[Source records Boundary: Start]
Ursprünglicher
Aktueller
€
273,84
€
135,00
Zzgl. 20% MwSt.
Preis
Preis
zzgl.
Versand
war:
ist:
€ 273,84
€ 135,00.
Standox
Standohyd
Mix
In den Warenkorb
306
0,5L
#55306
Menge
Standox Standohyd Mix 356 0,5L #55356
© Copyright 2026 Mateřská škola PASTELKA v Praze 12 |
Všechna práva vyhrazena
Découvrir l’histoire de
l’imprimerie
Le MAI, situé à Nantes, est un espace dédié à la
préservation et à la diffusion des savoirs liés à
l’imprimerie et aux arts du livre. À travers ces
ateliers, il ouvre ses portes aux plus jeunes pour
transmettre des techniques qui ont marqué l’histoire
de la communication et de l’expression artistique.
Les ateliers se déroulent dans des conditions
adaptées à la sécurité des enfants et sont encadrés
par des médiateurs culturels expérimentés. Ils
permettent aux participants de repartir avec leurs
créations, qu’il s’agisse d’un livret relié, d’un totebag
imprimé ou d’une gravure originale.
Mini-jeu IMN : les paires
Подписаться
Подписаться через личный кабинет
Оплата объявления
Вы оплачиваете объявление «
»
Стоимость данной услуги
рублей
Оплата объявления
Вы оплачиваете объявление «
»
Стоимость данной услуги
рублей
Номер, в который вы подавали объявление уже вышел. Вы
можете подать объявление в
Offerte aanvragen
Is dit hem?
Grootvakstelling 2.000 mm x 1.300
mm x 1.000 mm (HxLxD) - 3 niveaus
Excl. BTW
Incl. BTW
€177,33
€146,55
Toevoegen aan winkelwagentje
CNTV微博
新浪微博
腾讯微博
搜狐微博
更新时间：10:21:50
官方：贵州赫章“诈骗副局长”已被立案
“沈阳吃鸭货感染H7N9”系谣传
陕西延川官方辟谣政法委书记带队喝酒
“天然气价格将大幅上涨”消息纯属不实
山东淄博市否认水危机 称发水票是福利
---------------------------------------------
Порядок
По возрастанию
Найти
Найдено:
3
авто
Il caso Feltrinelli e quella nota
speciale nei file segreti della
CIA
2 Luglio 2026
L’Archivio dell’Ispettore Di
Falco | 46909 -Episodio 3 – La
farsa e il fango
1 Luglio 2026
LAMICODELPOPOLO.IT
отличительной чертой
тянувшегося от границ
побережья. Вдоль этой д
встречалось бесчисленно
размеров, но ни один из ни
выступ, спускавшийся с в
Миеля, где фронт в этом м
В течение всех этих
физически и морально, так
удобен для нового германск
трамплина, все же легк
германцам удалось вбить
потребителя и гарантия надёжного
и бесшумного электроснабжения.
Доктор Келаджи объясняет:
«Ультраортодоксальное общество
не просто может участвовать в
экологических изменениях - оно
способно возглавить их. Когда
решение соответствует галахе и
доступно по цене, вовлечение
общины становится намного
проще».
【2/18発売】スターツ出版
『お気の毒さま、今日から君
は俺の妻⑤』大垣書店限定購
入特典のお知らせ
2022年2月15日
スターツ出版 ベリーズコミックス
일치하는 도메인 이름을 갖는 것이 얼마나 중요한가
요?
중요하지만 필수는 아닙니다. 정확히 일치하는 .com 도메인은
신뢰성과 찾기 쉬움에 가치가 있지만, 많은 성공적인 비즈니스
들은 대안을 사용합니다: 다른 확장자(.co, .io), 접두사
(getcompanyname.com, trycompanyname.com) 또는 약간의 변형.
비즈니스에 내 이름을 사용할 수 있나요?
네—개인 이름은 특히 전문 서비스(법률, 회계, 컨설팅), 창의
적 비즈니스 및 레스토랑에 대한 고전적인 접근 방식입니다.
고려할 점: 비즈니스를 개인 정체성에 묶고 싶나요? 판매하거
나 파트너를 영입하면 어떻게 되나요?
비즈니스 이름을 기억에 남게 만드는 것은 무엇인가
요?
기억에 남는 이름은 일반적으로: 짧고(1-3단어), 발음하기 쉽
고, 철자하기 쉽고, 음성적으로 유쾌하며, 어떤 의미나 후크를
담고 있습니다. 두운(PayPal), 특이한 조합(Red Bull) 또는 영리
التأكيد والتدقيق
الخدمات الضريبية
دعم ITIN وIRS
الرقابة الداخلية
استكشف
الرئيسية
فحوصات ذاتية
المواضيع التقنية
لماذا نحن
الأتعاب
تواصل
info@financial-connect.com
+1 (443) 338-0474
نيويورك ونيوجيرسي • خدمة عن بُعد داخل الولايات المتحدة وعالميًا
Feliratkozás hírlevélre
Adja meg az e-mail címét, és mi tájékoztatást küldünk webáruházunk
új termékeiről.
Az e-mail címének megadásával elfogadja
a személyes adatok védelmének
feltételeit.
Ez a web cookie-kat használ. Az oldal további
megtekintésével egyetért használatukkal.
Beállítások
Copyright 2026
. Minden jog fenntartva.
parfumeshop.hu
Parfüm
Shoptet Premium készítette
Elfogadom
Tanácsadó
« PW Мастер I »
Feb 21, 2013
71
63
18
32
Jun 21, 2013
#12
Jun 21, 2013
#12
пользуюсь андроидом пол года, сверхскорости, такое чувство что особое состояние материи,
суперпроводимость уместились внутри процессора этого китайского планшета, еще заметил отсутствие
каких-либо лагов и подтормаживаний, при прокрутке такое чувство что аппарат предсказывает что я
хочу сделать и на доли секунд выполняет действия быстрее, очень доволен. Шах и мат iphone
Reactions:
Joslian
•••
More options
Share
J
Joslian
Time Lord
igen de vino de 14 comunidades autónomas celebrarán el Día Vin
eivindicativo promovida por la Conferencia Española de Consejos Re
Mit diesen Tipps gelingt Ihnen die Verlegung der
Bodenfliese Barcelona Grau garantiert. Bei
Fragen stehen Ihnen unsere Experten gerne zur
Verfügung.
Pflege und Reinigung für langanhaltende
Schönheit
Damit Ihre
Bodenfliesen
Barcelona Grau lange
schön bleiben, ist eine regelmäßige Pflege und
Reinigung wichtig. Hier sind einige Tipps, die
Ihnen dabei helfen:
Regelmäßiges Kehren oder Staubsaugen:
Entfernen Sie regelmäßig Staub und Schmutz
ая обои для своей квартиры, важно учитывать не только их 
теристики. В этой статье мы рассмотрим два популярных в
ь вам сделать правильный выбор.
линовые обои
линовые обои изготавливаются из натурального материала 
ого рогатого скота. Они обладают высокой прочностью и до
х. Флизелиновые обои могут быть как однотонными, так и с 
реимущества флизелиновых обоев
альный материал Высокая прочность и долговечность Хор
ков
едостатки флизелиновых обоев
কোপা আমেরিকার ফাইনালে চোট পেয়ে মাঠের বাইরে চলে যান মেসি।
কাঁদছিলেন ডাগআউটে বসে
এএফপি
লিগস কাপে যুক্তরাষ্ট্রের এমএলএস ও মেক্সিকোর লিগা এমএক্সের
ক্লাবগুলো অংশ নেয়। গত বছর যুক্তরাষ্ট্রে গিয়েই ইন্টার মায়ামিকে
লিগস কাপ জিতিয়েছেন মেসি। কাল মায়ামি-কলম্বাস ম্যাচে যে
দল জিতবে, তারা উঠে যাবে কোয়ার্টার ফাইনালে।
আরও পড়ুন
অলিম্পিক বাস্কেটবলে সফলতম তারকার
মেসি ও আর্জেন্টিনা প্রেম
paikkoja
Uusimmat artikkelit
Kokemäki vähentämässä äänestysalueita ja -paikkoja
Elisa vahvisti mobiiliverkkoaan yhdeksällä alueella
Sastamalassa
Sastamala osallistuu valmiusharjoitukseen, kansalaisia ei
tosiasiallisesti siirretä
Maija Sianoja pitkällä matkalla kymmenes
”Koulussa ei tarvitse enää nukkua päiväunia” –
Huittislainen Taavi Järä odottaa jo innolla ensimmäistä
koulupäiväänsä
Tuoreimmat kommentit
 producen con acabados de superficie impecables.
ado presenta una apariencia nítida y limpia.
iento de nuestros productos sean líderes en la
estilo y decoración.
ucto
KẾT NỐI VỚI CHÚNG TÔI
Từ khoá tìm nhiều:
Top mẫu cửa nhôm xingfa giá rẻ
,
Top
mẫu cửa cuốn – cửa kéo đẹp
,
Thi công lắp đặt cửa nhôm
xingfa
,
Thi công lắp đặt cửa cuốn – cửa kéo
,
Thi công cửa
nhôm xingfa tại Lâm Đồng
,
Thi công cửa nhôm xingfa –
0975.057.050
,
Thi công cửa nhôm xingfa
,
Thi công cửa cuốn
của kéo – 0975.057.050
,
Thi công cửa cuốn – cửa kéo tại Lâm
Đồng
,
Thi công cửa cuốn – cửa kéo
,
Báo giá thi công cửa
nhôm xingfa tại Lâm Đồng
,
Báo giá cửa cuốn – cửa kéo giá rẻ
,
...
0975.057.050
[Source records Boundary: End]
What to work on:
Copy out again, word for word, the entries from the very first line through the line containing "préservation et à", including that line.

Exercise result:
Ursprünglicher
Aktueller
€
273,84
€
135,00
Zzgl. 20% MwSt.
Preis
Preis
zzgl.
Versand
war:
ist:
€ 273,84
€ 135,00.
Standox
Standohyd
Mix
In den Warenkorb
306
0,5L
#55306
Menge
Standox Standohyd Mix 356 0,5L #55356
© Copyright 2026 Mateřská škola PASTELKA v Praze 12 |
Všechna práva vyhrazena
Découvrir l’histoire de
l’imprimerie
Le MAI, situé à Nantes, est un espace dédié à la
préservation et à la diffusion des savoirs liés à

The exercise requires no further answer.